Have I mentioned yet that Tommy John surgery is about as automatic a return as there is in sports? After the rending of garments and gnashing of teeth after Strasburg's traumatic ligament failure reminded the baseball world that we know almost nothing about keeping young pitchers healthy, Strasburg's return reminds us that as long as it's the elbow, we have the technology and can rebuild them.

Strasburg isn't better or stronger than he was before getting hurt in August 2010, aside from the enforced rest and strengthening of the year-long rehab. The continued myth that elbow reconstruction causes a pitcher to "throw faster" continues to plague the game, especially at the youth level. Strasburg came back late last season exactly as expected, throwing the same things in the same way ... but there's a part of the problem. Strasburg has a short few years where his new elbow probably won't break down, but he could follow the path of Josh Johnson, seeing the incredible forces of a triple-digit pitch translate into something new breaking down. The Nats didn't make any real changes to Strasburg's delivery and in doing so, are rolling the dice with his health.

Adam Wainwright, St. Louis Cardinals

Injury: Elbow reconstruction (Tommy John surgery)

Return: Opening Day

Effect: Reduced control early in return

Like 1-in-9 MLB pitchers, Wainwright is now a member of the Tommy John club. Dr. Frank Jobe's miracle has allowed those pitchers to come back rather than fading off into the baseball sunset. It's a predictable surgery with a 9-to-12 month recovery period. The rehab protocols established by Kevin Wilk are bringing pitchers back at a rate likely in the 90 percent range, though the most recent studies include high school and college pitchers, making it difficult to know for sure.

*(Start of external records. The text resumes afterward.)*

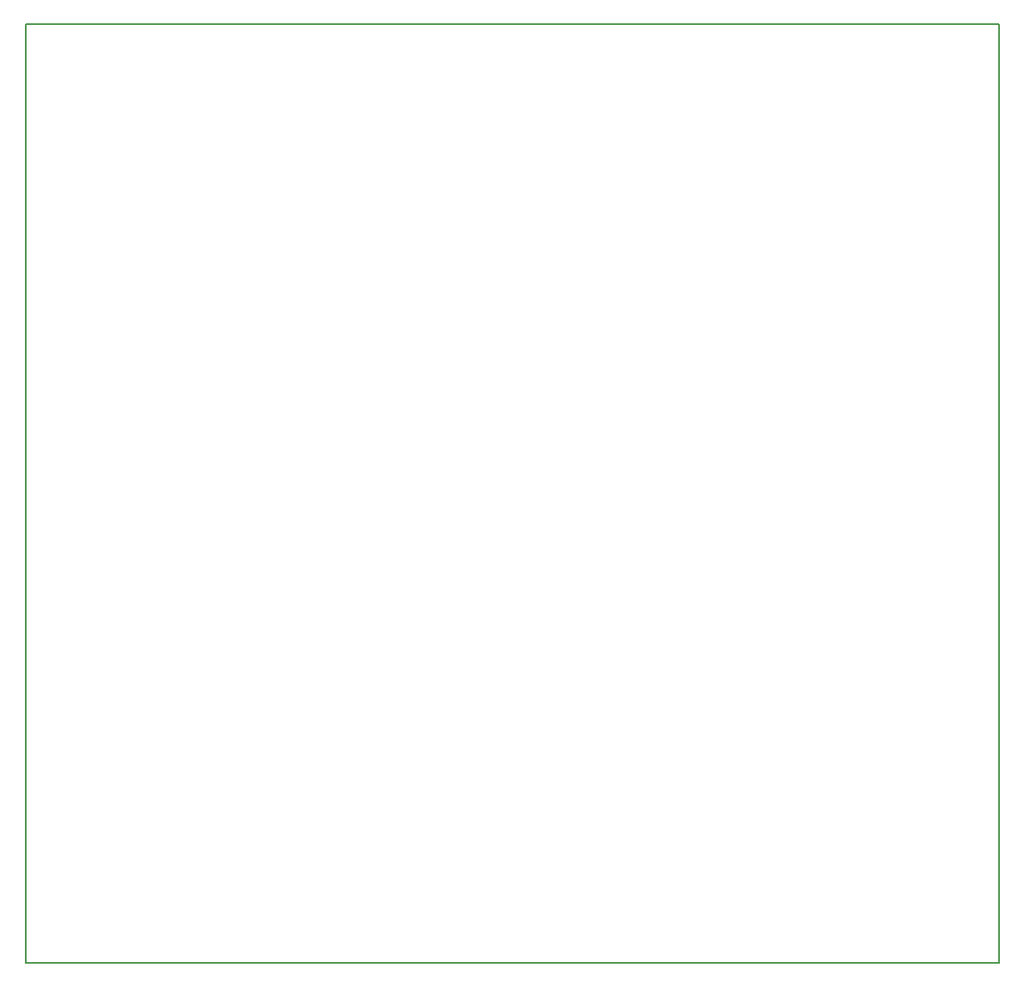
<source format=gm1>
G04 MADE WITH FRITZING*
G04 WWW.FRITZING.ORG*
G04 DOUBLE SIDED*
G04 HOLES PLATED*
G04 CONTOUR ON CENTER OF CONTOUR VECTOR*
%ASAXBY*%
%FSLAX23Y23*%
%MOIN*%
%OFA0B0*%
%SFA1.0B1.0*%
%ADD10R,3.908710X3.768760*%
%ADD11C,0.008000*%
%ADD10C,0.008*%
%LNCONTOUR*%
G90*
G70*
G54D10*
G54D11*
X4Y3765D02*
X3905Y3765D01*
X3905Y4D01*
X4Y4D01*
X4Y3765D01*
D02*
G04 End of contour*
M02*
</source>
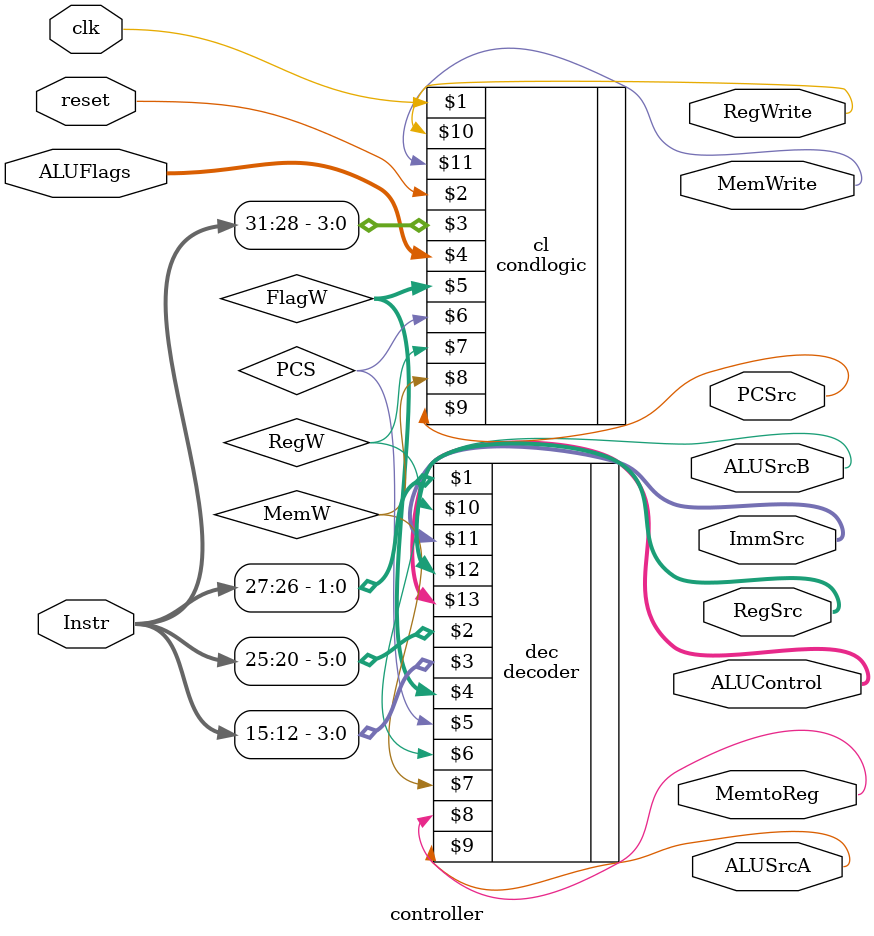
<source format=sv>
module controller(input  logic         clk, reset,
                  input  logic [31:12] Instr,
                  input  logic [3:0]   ALUFlags,
                  output logic [1:0]   RegSrc,
                  output logic         RegWrite,
                  output logic [1:0]   ImmSrc,
                  output logic         ALUSrcA, ALUSrcB,
                  output logic [2:0]   ALUControl,
                  output logic         MemWrite, MemtoReg,
                  output logic         PCSrc);

  logic [1:0] FlagW;
  logic       PCS, RegW, MemW;
  
  decoder dec(Instr[27:26], Instr[25:20], Instr[15:12],
              FlagW, PCS, RegW, MemW,
              MemtoReg, ALUSrcA, ALUSrcB, ImmSrc, RegSrc, ALUControl);


  condlogic cl(clk, reset, Instr[31:28], ALUFlags,
               FlagW, PCS, RegW, MemW,
               PCSrc, RegWrite, MemWrite);
endmodule

</source>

What we do know is that when pitchers come back, they almost always do so at the same level as before they were sidelined. Control is the last thing to return, and for a pitcher like Wainwright, who is so reliant on his curveball, finding his release point is going to be key. We'll get good looks at that early in spring training. Expect Wainwright to be back as the Cardinals' co-ace with Chris Carpenter when the season starts.